13.7.05

Duarte Lima recuperou: Meditação sobre os poderosos, por André Bandeira


Soube, ao tomar um comboio do Altar para o Trono ( de Roma para Viena) que Duarte Lima recuperou da horrível doença que o afligia. Fiquei muito, sinceramente feliz!

Neste tempo de loucura sanguinária, de jovens desenraízados com uma imagem luciferiana de Deus e Governos enlouquecidos pela vã gloria de mandar, é preciso lembrar que estas doenças não acontecem só aos pobres e explorados da terra. Nem que só acontecem aos dirigentes como provas especiais de Deus. Sejam os inocentes de Bophal na India que já vão no 16ºto milhar de mortos pelos lixos tóxicos da Union Carbide, a qual se escapou com uma choruda indemnização ao Governo de New Dehli, ou os inocentes do paraíso socialista de Chernobyl ou, ainda, os inocentes do país mais livre do Mundo, onde uma das criações da "liberdade" , a Philip Morris, cancerizou os clientes, durante décadas, com um tabaco especialmente viciante...nenhum destes casos esgota as surpresas dessa grande igualizadora que é a Morte.

**TAREFA A REALIZAR**. Transcreva, do excerto sobre a recuperação de Duarte Lima, o trecho que vai de "Soube, ao tomar" até "muito, sinceramente feliz!", inclusive.

Excertos de um conjunto de dados:
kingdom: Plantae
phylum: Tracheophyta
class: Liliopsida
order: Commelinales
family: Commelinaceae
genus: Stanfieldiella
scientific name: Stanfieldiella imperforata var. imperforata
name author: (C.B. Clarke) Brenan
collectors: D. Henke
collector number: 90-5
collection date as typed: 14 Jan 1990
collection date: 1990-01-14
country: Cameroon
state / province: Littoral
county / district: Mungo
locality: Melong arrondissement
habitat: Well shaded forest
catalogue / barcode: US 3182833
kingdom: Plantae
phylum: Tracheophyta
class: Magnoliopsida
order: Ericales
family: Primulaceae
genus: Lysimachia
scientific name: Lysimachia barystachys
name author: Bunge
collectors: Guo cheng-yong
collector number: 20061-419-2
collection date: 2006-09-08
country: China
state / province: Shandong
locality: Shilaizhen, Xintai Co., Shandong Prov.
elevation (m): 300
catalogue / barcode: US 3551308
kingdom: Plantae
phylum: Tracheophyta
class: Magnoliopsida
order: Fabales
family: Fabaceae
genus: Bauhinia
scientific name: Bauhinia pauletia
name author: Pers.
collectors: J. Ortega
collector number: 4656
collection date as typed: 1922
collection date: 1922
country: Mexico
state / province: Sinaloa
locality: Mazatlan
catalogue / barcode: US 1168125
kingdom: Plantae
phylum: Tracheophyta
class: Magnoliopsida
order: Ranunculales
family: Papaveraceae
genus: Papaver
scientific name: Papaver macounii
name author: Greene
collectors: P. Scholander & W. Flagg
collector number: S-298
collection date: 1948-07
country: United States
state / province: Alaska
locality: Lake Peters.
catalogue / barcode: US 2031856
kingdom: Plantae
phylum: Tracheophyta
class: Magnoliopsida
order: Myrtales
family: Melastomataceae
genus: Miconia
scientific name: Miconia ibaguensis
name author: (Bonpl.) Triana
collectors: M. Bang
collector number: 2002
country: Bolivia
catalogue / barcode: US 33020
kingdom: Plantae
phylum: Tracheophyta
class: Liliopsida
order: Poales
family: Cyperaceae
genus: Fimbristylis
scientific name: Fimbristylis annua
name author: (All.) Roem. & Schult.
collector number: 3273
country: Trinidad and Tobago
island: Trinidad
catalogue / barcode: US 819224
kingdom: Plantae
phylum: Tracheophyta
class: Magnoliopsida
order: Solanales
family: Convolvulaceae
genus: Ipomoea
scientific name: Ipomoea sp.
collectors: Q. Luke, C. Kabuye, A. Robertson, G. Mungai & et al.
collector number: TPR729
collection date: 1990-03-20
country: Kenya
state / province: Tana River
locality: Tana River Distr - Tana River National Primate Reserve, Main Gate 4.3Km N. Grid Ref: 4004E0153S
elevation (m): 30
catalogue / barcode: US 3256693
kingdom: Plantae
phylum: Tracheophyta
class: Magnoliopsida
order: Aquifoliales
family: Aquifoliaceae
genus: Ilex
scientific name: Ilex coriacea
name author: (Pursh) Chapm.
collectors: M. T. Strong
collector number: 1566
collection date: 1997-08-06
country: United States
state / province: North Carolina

**RESOLUÇÃO DA TAREFA**.
Soube, ao tomar um comboio do Altar para o Trono ( de Roma para Viena) que Duarte Lima recuperou da horrível doença que o afligia. Fiquei muito, sinceramente feliz!